Дмитрий Писарев. Его жизнь и литературная деятельность | страница 32



Началась семейная трагедия со всеми ее тяжелыми, неизбежными последствиями. В мирную, любовную жизнь Писаревых впервые вторглись невеселые мотивы. Отцы и дети, как в большинстве тогдашних русских семейств, стояли друг против друга, не понимая друг друга, обмениваясь то недоумевающими, то враждебными взглядами.

ГЛАВА IV

Начало литературной деятельности. – “Рассвет” Кремпина. – Писарев нашел себя. – Научные потуги. – Кризис приближается

Нам необходимо вернуться теперь немного назад и посмотреть, как началась литературная деятельность Писарева.

“В начале зимы 58-го года, – рассказывает он, – мне удалось найти работу в одном журнале для девиц (“Рассвет” Кремпина), начинавшем свое существование в начале 59-го.
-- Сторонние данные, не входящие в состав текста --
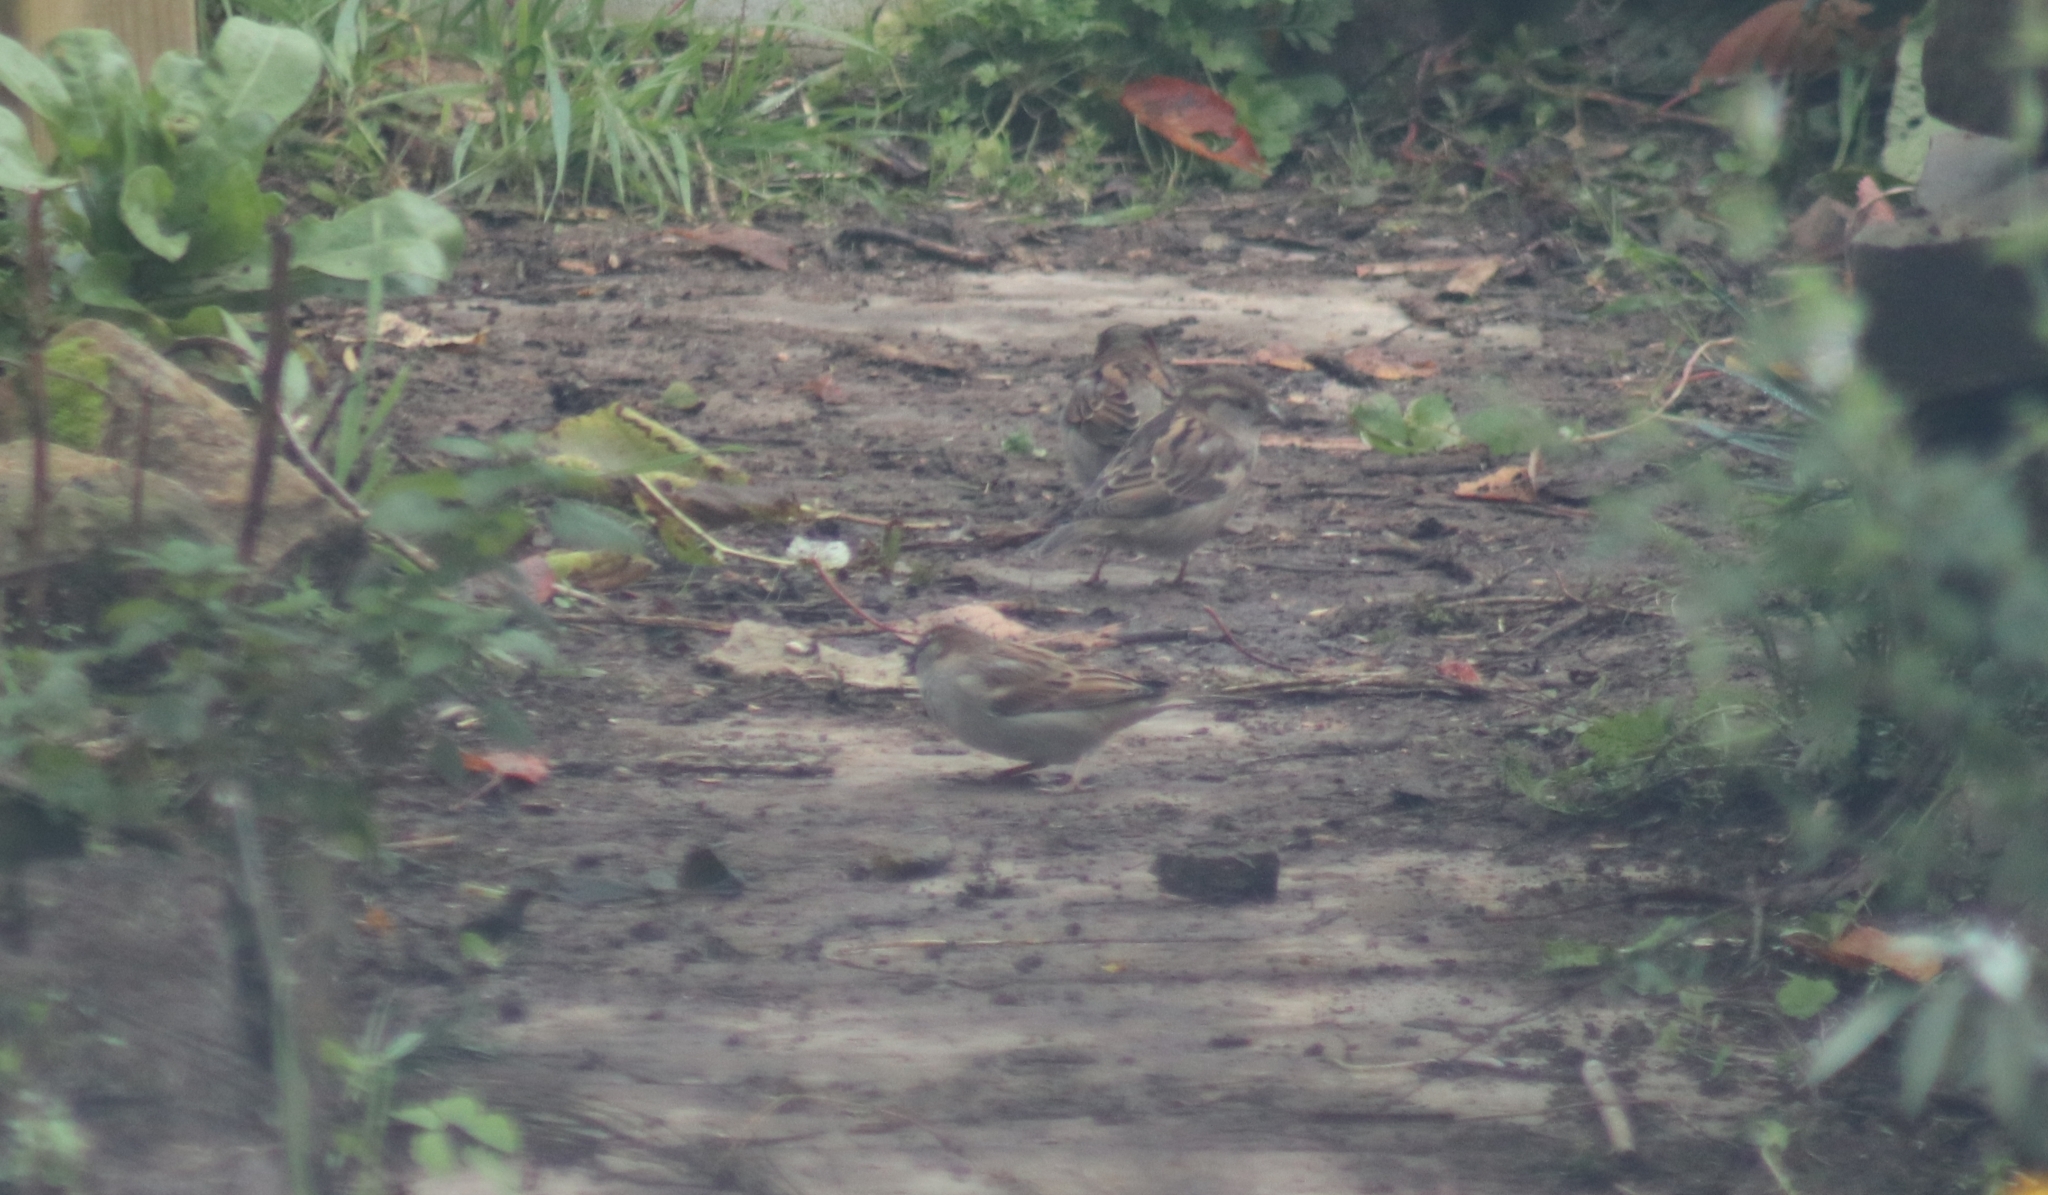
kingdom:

Мне было поручено вести в этом журнале библиографический отдел, т. е. указывать юным читательницам на те книги и журнальные статьи, которые могут обогатить их ум, не вредя чистоте и непорочности их сердца. Направление журнала было сладкое, но приличное, и от изданий г-жи Ишимовой он отличался значительно. Мы даже за эмансипацию женщины стояли, стараясь, конечно, не огорчать такими суждениями почтенных родителей. Добродетель мы любили особенно горячо и об ней говорили уже совершенно смело, так как добродетель – предмет одинаково приятный и для детей, и для родителей.

Сначала я взглянул на свою новую работу преимущественно с денежной точки зрения: мои библиографические заметки оплачивались по 30 рублей серебром за печатный лист и доставляли мне ежемесячно от 60 до 70 рублей серебром. Для студента, бегавшего в публичную библиотеку, чтобы не издержать 5 рублей на книгу, это была целая Калифорния, я и ухватился за эту работу обеими руками, чтобы удержать ее за собой. Редактор мой, конечно, заметил это, остался очень доволен моими стараниями, и месяца через два после нашего знакомства мы уже были уверены, что не расстанемся без особенной необходимости, потому что оба чувствовали, насколько мы полезны друг другу. Нечувствительно забралась ко мне в голову мысль, что эта работа может поддерживать меня и после выхода из университета. Стало быть, думал я, если даже я не отыщу себе прочной специальности, беда не так велика, жить можно; чем ясней вырисовывалась для меня эта утешительная перспектива, тем сильнее я дорожил моей журнальной работой. Редактор поговаривал даже о том, что, когда я выйду из университета, он попросит меня быть его помощником по редакции. При мысли о таком повышении и благополучии я чувствовал даже головокружение и отвечал, опуская глаза, что всегда готов служить нашему общему делу. Между тем работа начинала действовать на меня не с одной денежной стороны: я привязывался к ней искренне и сильно. Я писал свои жиденькие и невинные статейки с таким увлечением, с каким мне никогда не случалось работать над биографией Гумбольдта. Мне было приятно всматриваться и вдумываться в чтение книг и журнальных статей, потому что я видел перед собой близкую и вполне доступную цель этого всматриванья и вдумыванья. Мне было приятно развивать на бумаге мои мысли и взгляды, потому что они были действительно мои, и я вполне понимал, что я пишу; я всей душой сочувствовал тому, что я старался объяснить или доказать. Я не производил ничего нового и оригинального, но для меня это было и ново, и оригинально.